Give the number of lines below that hold the string "high", and nothing more.
══════
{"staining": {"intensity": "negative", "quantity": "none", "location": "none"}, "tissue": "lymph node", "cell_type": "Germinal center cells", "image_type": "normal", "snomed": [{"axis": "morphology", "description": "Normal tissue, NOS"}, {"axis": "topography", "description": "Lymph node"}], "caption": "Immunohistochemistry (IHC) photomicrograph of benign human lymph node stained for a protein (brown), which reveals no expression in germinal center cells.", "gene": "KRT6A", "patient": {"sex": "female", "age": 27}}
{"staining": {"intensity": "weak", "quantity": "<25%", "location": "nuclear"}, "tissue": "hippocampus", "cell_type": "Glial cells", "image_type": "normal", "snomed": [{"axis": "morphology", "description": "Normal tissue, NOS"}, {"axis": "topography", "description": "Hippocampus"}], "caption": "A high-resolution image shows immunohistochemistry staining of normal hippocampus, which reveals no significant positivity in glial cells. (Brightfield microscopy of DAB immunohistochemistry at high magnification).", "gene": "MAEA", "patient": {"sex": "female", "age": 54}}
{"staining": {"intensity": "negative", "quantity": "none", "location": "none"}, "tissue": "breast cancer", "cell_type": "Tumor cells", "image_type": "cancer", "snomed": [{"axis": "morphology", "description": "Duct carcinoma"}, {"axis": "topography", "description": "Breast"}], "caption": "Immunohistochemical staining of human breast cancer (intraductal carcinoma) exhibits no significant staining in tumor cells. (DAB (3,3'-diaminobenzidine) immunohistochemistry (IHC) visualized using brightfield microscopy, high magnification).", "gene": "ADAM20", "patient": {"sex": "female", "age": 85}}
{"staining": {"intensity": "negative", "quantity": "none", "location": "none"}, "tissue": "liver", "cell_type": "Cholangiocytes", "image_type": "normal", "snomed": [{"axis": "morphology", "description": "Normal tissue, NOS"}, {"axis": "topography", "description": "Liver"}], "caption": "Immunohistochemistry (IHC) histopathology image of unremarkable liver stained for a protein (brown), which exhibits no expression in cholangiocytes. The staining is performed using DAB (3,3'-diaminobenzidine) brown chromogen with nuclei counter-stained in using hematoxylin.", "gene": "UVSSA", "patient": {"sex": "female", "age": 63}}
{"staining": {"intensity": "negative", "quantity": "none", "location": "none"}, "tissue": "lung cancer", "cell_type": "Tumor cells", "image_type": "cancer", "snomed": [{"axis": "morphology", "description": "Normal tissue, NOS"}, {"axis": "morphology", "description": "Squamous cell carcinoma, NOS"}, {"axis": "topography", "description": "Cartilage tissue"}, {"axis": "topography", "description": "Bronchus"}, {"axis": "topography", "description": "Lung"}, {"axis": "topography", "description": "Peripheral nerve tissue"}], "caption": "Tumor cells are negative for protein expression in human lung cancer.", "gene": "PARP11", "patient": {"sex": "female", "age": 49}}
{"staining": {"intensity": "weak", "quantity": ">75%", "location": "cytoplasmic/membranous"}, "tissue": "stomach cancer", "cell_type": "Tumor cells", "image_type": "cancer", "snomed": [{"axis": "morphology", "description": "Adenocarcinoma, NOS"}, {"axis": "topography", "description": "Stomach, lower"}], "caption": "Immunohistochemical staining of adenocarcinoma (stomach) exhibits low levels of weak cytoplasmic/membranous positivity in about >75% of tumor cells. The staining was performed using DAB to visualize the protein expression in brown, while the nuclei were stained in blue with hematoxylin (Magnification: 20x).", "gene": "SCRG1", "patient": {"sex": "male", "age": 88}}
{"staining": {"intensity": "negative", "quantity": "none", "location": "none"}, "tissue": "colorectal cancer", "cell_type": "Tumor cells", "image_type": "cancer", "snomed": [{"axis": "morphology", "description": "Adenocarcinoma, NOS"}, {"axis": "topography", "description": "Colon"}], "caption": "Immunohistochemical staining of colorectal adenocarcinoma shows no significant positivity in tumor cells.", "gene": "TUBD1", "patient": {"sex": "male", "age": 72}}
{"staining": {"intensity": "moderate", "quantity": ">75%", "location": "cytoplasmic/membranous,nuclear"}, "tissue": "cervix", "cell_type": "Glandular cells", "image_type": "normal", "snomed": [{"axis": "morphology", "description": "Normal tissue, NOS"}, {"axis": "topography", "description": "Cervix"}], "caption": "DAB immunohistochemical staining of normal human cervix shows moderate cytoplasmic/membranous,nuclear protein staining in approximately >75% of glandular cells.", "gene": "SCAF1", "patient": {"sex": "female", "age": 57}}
══════
• _ANSWER FOR THE TASK_
2